My father came home one day, very excited with a new invention, Velcro! He worked in plastics, but I’m not sure if the plastic factory where he was manager actually produced it. Looking up Velcro I see it was commercially available in the fifties, but to us in the late 1960s it was a novelty. He kept trying to find ways of using Velcro around the house.
More exciting inventions lay ahead of course, Dad once said that he would like to live to a hundred to see what would be invented. Sadly he only got past seventy. August 2025 he would have been one hundred and I have thought for a while it would be interesting to think of how many new inventions he has missed. This is rather an overwhelming task; there is a difference between something being invented and most people being aware or getting to use it.
2025 also marks a quarter of a century gone by, whether 25 is the last year of the quarter or the first year of the next, doesn’t really matter. I can remember when, thanks to George Orwell, 1984 was The Future, then 2001 A Space Odyssey confirmed the start of a new century as the obvious FUTURE when we would be living in plastic bubbles on the moon.

All that seemed to happen at the turn of the century was the panic that all the computers would get confused and everything would be switched off. At work we were seriously considering whether we should all go home and fill the garage with tins of food and flagons of water. Chez Gogerty we didn’t in the end and luckily all was well.
How has life changed in those twenty five years? Before the millennium I naively thought the twenty first century would be one of peace after all the violence of the twentieth, how wrong could I be.

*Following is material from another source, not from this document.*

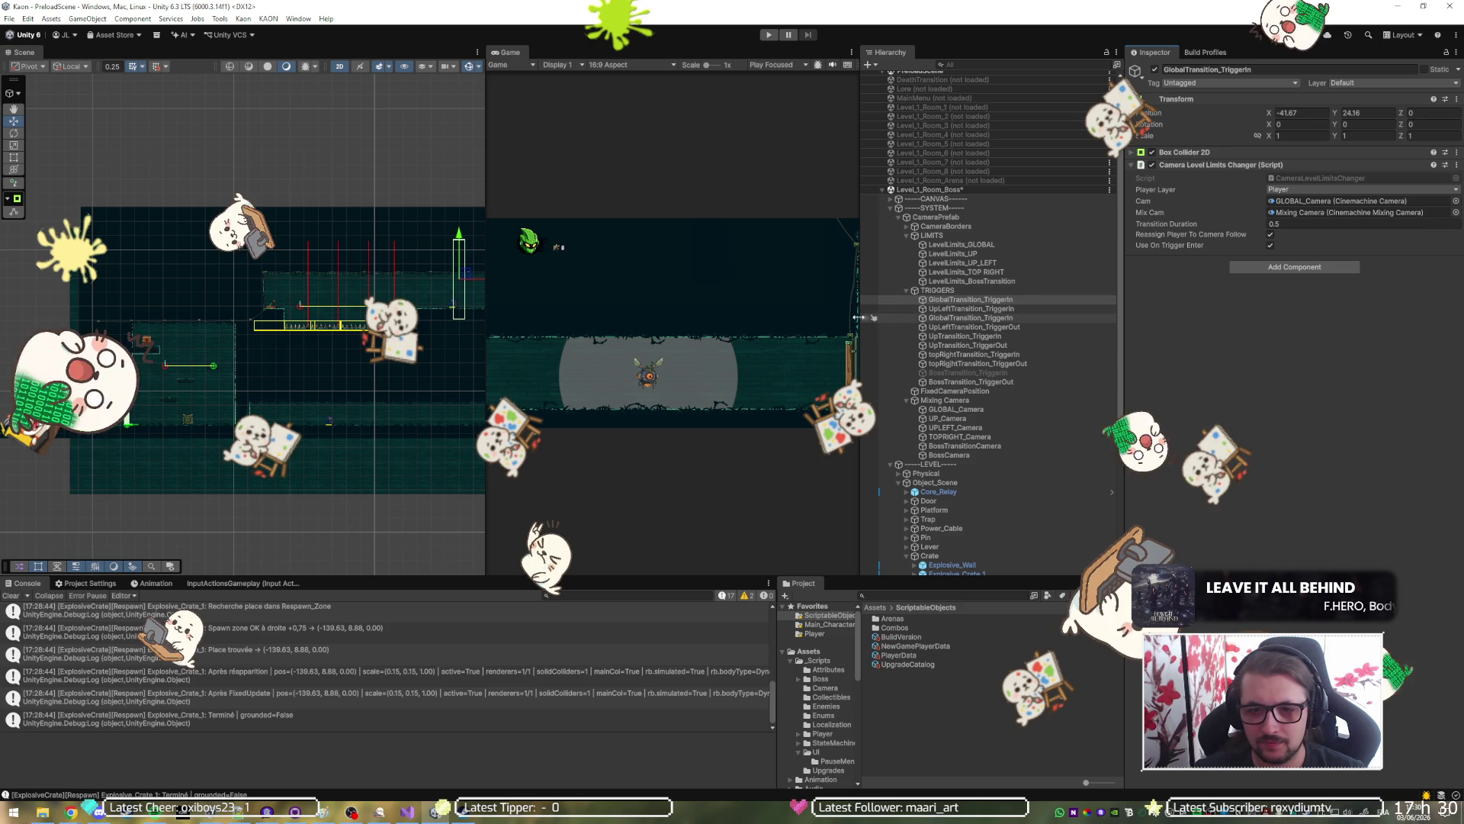
Place GlobalTransition_TriggerIn at about (-100.58, 1.43) in the level's lower left.
{"action": "scroll", "coordinate": [223, 365], "scroll_direction": "down", "scroll_amount": 2}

We can definitely conclude that humans have tried everything to make the world a better place, following faith, education, new political ideas, better medical treatments, scientific improvements. Alas new inventions are hijacked by criminals and war mongers as well as doctors and scientists hoping to improve lives.

So what in your life is vastly different from 2001 AD or CE .
I seem to recall saying at the end of last century that had I known home computers were going to be invented, I would not have got married let alone had children! I cannot recall why. Probably children arguing over whose turn it was to use the one computer and me saying everyone was spending too much time on that ghastly second hand machine with green writing, my memories are hazy. I do know that fathers were saying they should get a computer for the children, when they actually wanted one for themselves.

Now of course I can’t imagine not having a computer and iPad and panic if I forget my phone, even if I am just popping to the greengrocers.
What has changed in your life over the past twenty five years?